To inhibit transcription, a Methyl group (-CH3) is added to the cytosine
bases in the promoter region of the gene, this event is called silencing.
Methylation is a way to put genes on hold until they are required.
Figure 4: General transcription factors accumulate on the promoter to initiate transcription.
Post-Transcriptional Regulation
Post-transcriptional regulation is controlled by several mechanisms, such as;
changes in pre-mRNA processing and the rate of mRNAs degrading. The
pre-mRNA (primary transcript) may undergo alternative splicing, producing
different mRNAs by removing different combinations of introns (by
spliceosomes). The remaining exons are spliced together. Depending on the
protein to be synthesized an intron in one protein can be an exon in another.
This allows the cell to optimize the production of different proteins.

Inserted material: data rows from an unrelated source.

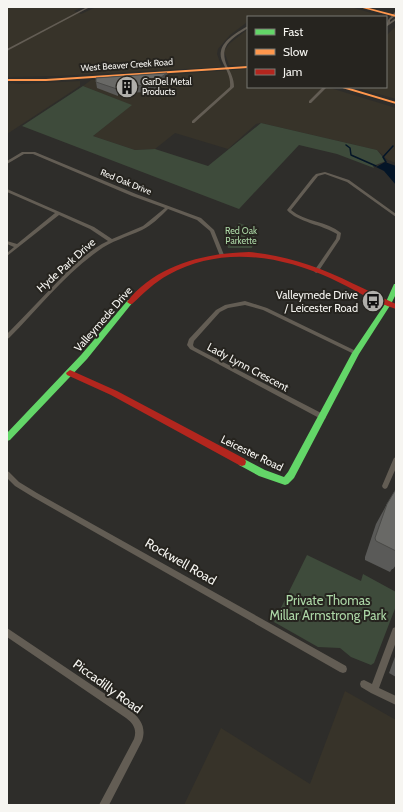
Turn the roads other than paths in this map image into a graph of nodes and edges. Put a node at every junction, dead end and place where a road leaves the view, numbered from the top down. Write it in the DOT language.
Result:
graph roads {
  1 [pos="89,7"];
  2 [pos="361,7"];
  3 [pos="370,7"];
  4 [pos="396,15"];
  5 [pos="387,26"];
  6 [pos="247,28"];
  7 [pos="7,50"];
  8 [pos="247,67"];
  9 [pos="228,68"];
  10 [pos="7,80"];
  11 [pos="324,88"];
  12 [pos="344,88"];
  13 [pos="310,102"];
  14 [pos="396,103"];
  15 [pos="193,122"];
  16 [pos="7,163"];
  17 [pos="7,190"];
  18 [pos="167,208"];
  19 [pos="58,213"];
  20 [pos="396,216"];
  21 [pos="110,240"];
  22 [pos="7,242"];
  23 [pos="17,246"];
  24 [pos="7,255"];
  25 [pos="222,255"];
  26 [pos="316,271"];
  27 [pos="396,286"];
  28 [pos="388,304"];
  29 [pos="396,307"];
  30 [pos="7,337"];
  31 [pos="356,353"];
  32 [pos="70,372"];
  33 [pos="323,417"];
  34 [pos="7,438"];
  35 [pos="396,460"];
  36 [pos="7,474"];
  37 [pos="385,486"];
  38 [pos="396,631"];
  39 [pos="7,632"];
  40 [pos="343,669"];
  41 [pos="364,684"];
  42 [pos="374,690"];
  43 [pos="396,701"];
  44 [pos="104,805"];
  1 -- 7 [label="street"];
  2 -- 4 [label="street"];
  3 -- 4 [label="street"];
  4 -- 5 [label="street"];
  6 -- 9 [label="street"];
  8 -- 9 [label="street, West Beaver Creek Road"];
  9 -- 10 [label="street, West Beaver Creek Road"];
  9 -- 15 [label="street"];
  11 -- 13 [label="street"];
  12 -- 14 [label="street"];
  16 -- 18 [label="street, Red Oak Drive"];
  17 -- 19 [label="street"];
  18 -- 21 [label="street, Hyde Park Drive"];
  18 -- 25 [label="street, Red Oak Drive"];
  19 -- 21 [label="street"];
  19 -- 23 [label="street"];
  20 -- 26 [label="street"];
  21 -- 30 [label="street, Hyde Park Drive"];
  22 -- 23 [label="street"];
  23 -- 24 [label="street"];
  25 -- 26 [label="street, Valleymede Drive"];
  25 -- 32 [label="street, Valleymede Drive"];
  26 -- 28 [label="street, Valleymede Drive"];
  27 -- 28 [label="street, Leicester Road"];
  28 -- 29 [label="street, Valleymede Drive"];
  28 -- 31 [label="street, Leicester Road"];
  31 -- 33 [label="street, Leicester Road"];
  31 -- 33 [label="street, Lady Lynn Crescent"];
  32 -- 33 [label="street, Leicester Road"];
  32 -- 34 [label="street, Valleymede Drive"];
  35 -- 37 [label="street"];
  36 -- 40 [label="street, Rockwell Road"];
  38 -- 42 [label="street"];
  39 -- 44 [label="street, Piccadilly Road"];
  41 -- 42 [label="street"];
  42 -- 43 [label="street"];
}
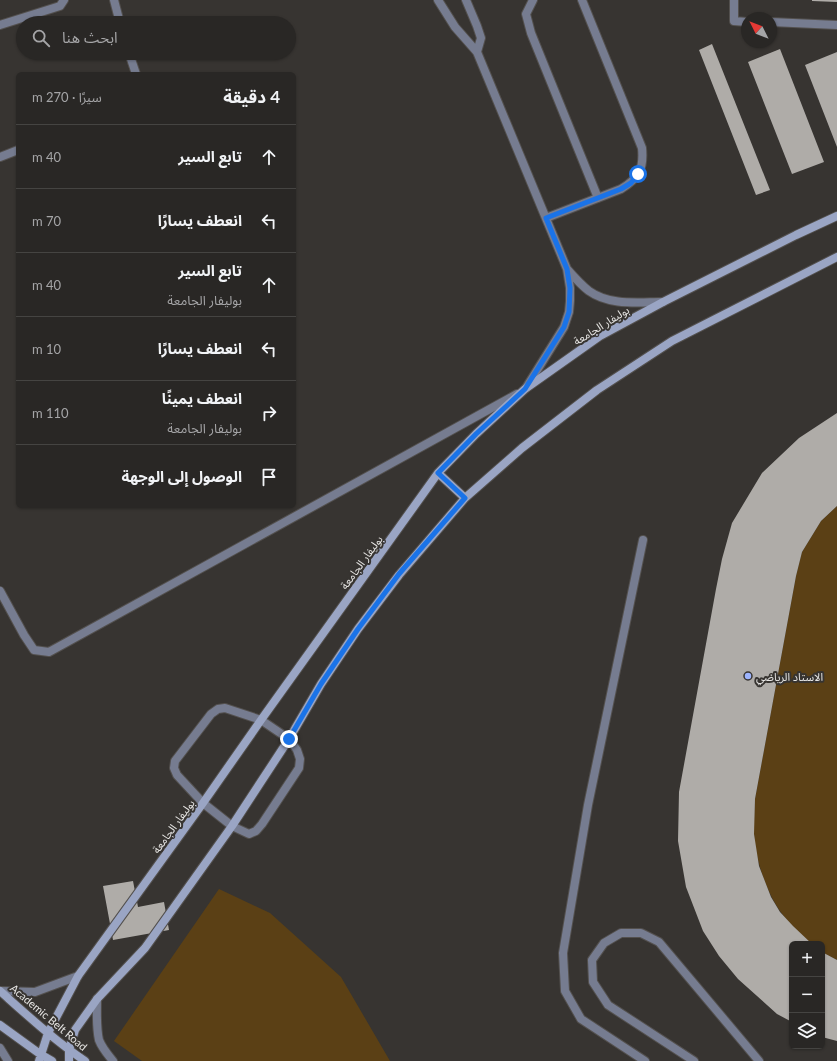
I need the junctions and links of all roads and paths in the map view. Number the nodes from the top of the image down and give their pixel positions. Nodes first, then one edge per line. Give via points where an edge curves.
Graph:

Making proteins can be added to mRNAs to make them inactive until
required. This is commonly found in animal eggs, keeping the mRNA
inactive until after the egg has been fertilized.
Another post-transcriptional modification can change the rate of mRNA
degradation. The addition of a 5′ cap and a poly-A-tail is an example of this
type of modification.
*** these regulations (modifications) occur before the mRNA transcript
leaves the Nucleus.
Translation Regulation
Translational regulation occurs during protein synthesis by the ribosome.
Poly-A-tails can be shortened or lengthened on the mRNA, which can
decrease or increase the amount of time it takes for translation to occur.
Post-Translational Regulation
Once the protein has been synthesized, it can still be regulated by limiting
the availability to function. There are three methods for controlling the
functionality of a protein.
The initial protein produced is in an inactive form, controlled by processing
mechanisms. (Insulin is produced in an inactive form called proinsulin)
Processing mechanisms can remove specific section of the protein making
them active.
Chemical modifications of a protein, addition or deletion of chemical groups
from a protein, affects its functionality. These functional groups can put the
protein on hold until it is required b the cell.
Proteins can also be degraded continuously inside and outside the cell. The
rate of degradation is under regulatory control, which can modify the rate of
availability. Ubiquitin is one tag which can control the functional life of a
protein. Degraded proteins are broken down into heir individual amino acids
which are recycled to synthesized new proteins.
Table 1: Four levels of Control of Gene Expression in Eukaryotic Cells
Transcriptional: it regulates which genes are translated (DNA to mRNA)
or controls the rate at which transcription occurs.
Posttranscriptional: the mRNA molecules undergo changes in the nucleus
before translation occurs. Introns are removed and exons
are spliced together.
Translational:
it controls how often and how rapidly mRNA transcripts
will be translated into proteins. This control affects the
length of time it takes for mRNA to be activated and the
speed at which cytoplasmic enzymes destroy mRNA.
Posttranslational: before many proteins become functional, they must pass
through the cell membrane. A number of control
mechanisms affect the rate at which a protein becomes
active and the time it remains functional, including the
addition of various chemical groups.
Cancer
Cancer cells do not have the regulatory mechanisms. Cancer cells
continually add telomeric sequences, which allow cancer cells to grow out of
control. This is controlled by gene expressions which may have been
mutated.
The exposure to mutagens has an accumulative affect over time on possible
mutations. As the cell accumulates mutations, cellular functions are affected.
Mutations in one cell can only be passed on to its daughter cells during cell
division.
Changes in gene regulation are caused by mutations in the promoter and
coding regions that affect the function of a protein. Viruses may also deliver
foreign DNA to the cell which affected protein function.